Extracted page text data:
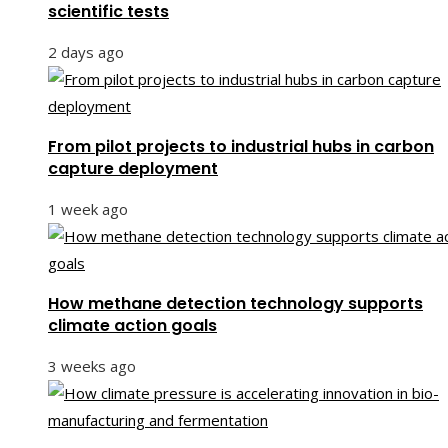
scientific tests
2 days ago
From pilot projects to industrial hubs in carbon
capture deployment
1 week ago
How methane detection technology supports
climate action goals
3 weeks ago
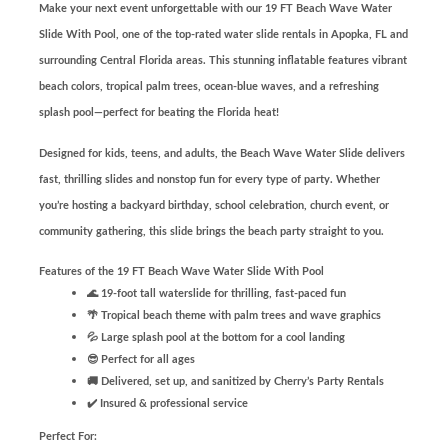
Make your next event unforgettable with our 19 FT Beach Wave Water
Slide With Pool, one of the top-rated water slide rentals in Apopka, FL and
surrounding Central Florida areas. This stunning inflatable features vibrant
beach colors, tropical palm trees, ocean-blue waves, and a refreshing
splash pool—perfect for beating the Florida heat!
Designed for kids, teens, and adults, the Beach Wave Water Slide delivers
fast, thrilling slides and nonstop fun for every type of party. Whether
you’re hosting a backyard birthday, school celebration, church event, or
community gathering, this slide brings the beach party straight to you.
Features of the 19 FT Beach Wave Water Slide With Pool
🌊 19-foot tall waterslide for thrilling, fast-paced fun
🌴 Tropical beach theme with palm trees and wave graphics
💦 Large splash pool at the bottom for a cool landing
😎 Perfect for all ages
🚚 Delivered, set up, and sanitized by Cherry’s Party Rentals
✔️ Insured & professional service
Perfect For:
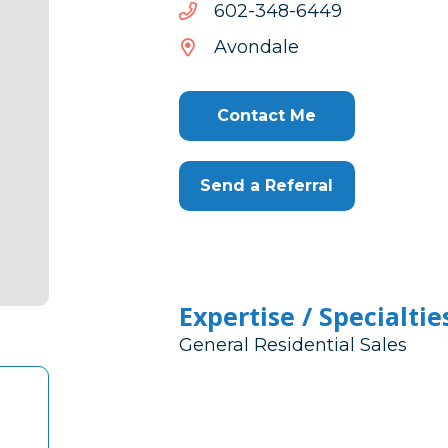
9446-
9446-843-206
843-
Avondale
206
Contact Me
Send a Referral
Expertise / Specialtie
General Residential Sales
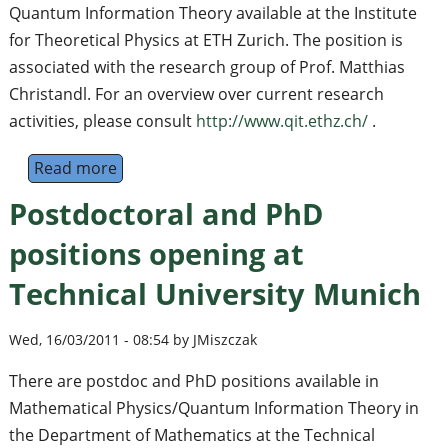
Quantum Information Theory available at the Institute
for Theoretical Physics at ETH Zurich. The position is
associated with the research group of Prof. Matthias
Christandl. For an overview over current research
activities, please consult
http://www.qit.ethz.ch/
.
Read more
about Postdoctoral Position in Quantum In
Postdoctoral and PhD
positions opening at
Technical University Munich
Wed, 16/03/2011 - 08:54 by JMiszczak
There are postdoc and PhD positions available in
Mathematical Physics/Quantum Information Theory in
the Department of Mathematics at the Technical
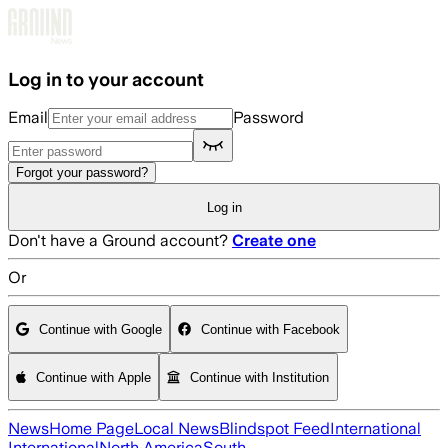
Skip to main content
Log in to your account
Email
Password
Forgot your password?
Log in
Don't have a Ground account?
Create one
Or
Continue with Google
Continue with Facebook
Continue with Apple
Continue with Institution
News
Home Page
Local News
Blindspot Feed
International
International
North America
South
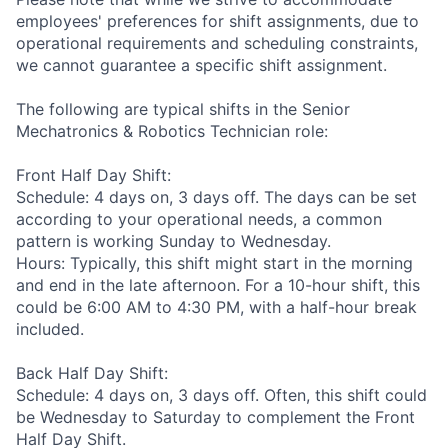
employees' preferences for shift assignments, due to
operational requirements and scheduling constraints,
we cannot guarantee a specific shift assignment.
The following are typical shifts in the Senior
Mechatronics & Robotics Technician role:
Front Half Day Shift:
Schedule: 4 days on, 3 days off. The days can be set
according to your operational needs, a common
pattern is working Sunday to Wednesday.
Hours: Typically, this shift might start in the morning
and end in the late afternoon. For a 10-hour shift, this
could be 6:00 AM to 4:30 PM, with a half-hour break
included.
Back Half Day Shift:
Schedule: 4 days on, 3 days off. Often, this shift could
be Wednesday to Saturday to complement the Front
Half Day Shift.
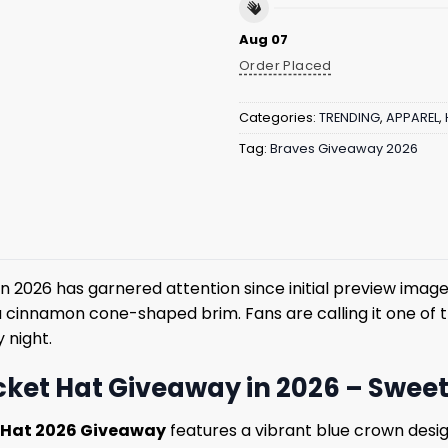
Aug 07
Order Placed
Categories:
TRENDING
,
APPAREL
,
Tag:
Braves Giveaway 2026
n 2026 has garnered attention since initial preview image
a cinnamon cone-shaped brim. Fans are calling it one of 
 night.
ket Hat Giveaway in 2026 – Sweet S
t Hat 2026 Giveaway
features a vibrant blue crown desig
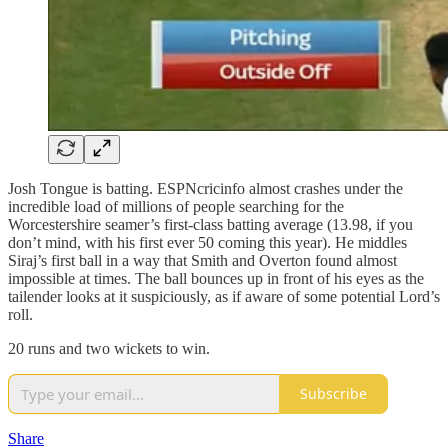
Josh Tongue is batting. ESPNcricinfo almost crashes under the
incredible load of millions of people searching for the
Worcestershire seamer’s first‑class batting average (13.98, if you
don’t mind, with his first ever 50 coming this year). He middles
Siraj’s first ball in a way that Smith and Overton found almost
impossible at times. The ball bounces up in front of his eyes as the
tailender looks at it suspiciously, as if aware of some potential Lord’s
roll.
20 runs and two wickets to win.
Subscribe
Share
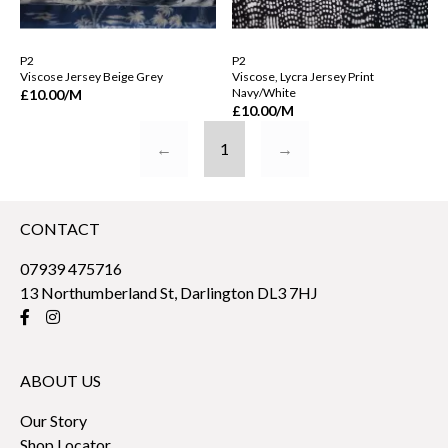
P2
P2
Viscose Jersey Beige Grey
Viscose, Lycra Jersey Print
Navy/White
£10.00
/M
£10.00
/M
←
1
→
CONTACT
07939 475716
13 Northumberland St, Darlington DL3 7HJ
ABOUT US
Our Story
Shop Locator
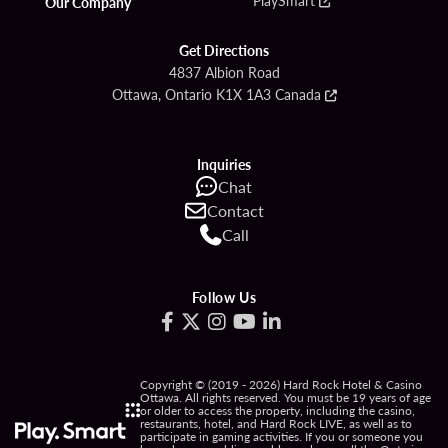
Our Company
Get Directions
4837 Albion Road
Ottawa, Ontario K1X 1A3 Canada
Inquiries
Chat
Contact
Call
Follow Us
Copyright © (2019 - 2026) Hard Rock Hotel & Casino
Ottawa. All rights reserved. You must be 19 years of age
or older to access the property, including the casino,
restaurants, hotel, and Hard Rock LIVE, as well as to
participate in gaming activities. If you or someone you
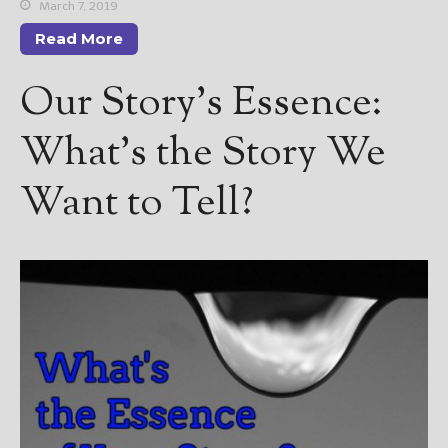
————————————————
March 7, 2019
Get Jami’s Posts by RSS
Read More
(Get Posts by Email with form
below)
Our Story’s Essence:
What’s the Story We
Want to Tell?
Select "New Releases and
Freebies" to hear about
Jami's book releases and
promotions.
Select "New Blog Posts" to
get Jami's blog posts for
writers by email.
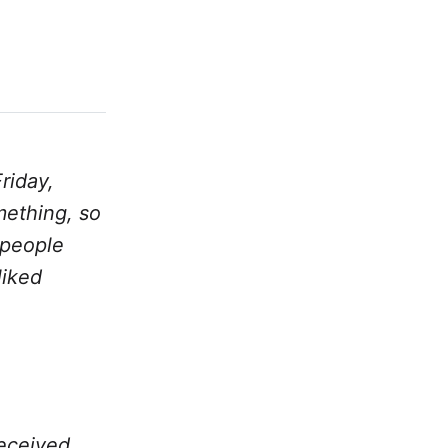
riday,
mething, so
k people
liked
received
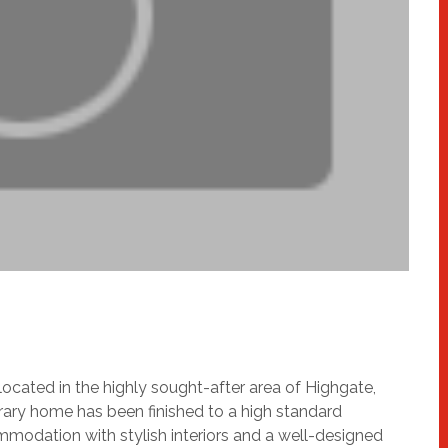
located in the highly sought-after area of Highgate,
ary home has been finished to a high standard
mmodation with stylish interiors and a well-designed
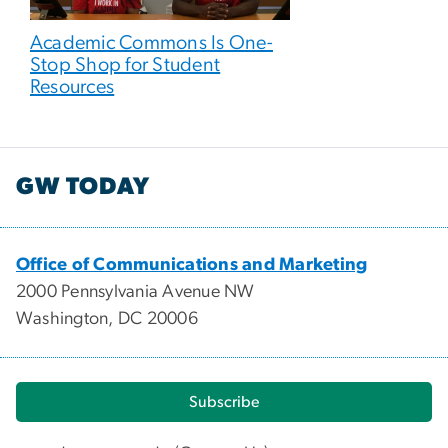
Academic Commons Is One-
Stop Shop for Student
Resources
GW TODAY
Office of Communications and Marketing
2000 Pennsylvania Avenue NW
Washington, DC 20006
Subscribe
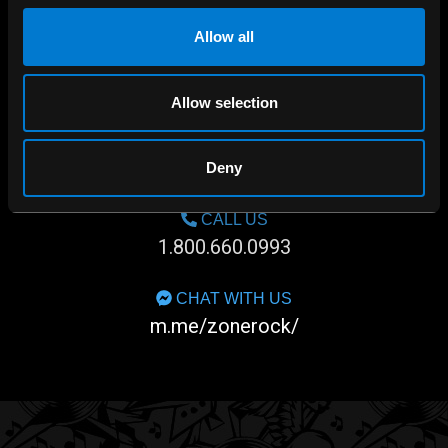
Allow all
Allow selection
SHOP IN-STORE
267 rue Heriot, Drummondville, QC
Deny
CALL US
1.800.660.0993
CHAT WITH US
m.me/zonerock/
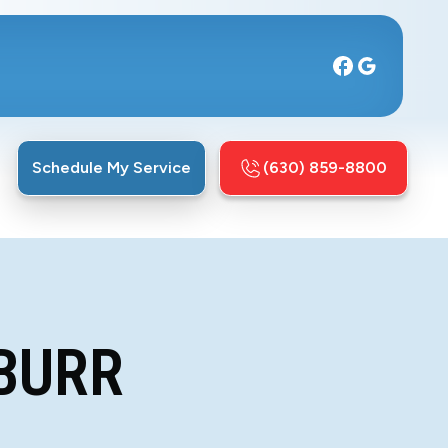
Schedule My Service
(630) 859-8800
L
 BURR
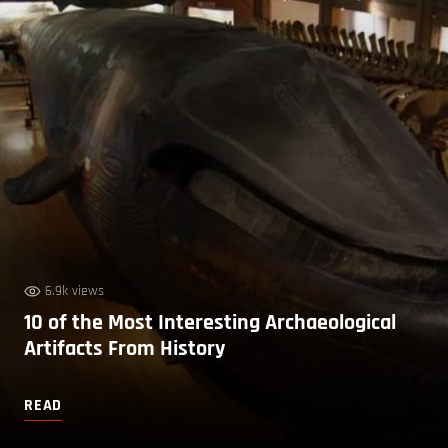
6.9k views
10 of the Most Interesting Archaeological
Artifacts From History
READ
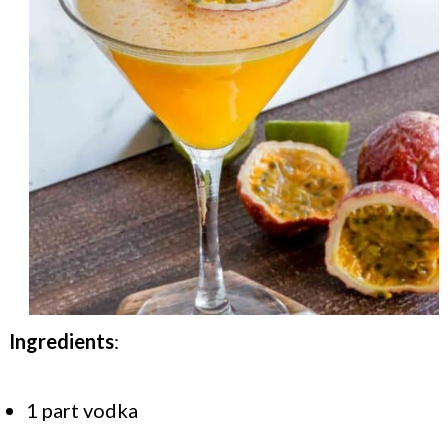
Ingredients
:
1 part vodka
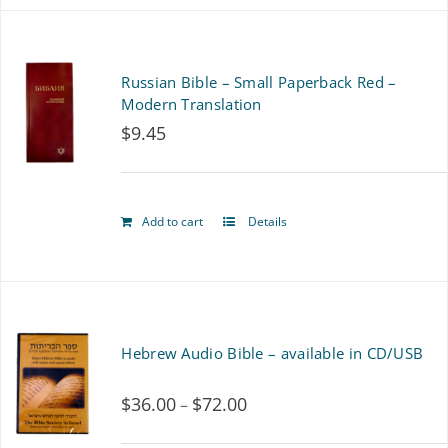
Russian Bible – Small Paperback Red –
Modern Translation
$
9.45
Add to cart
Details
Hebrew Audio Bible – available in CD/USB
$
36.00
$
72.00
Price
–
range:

*WORK INSTRUCTION*.
Report how many lines in these entries contain "research". Answer with the number only.

*TASK RESPONSE*.
2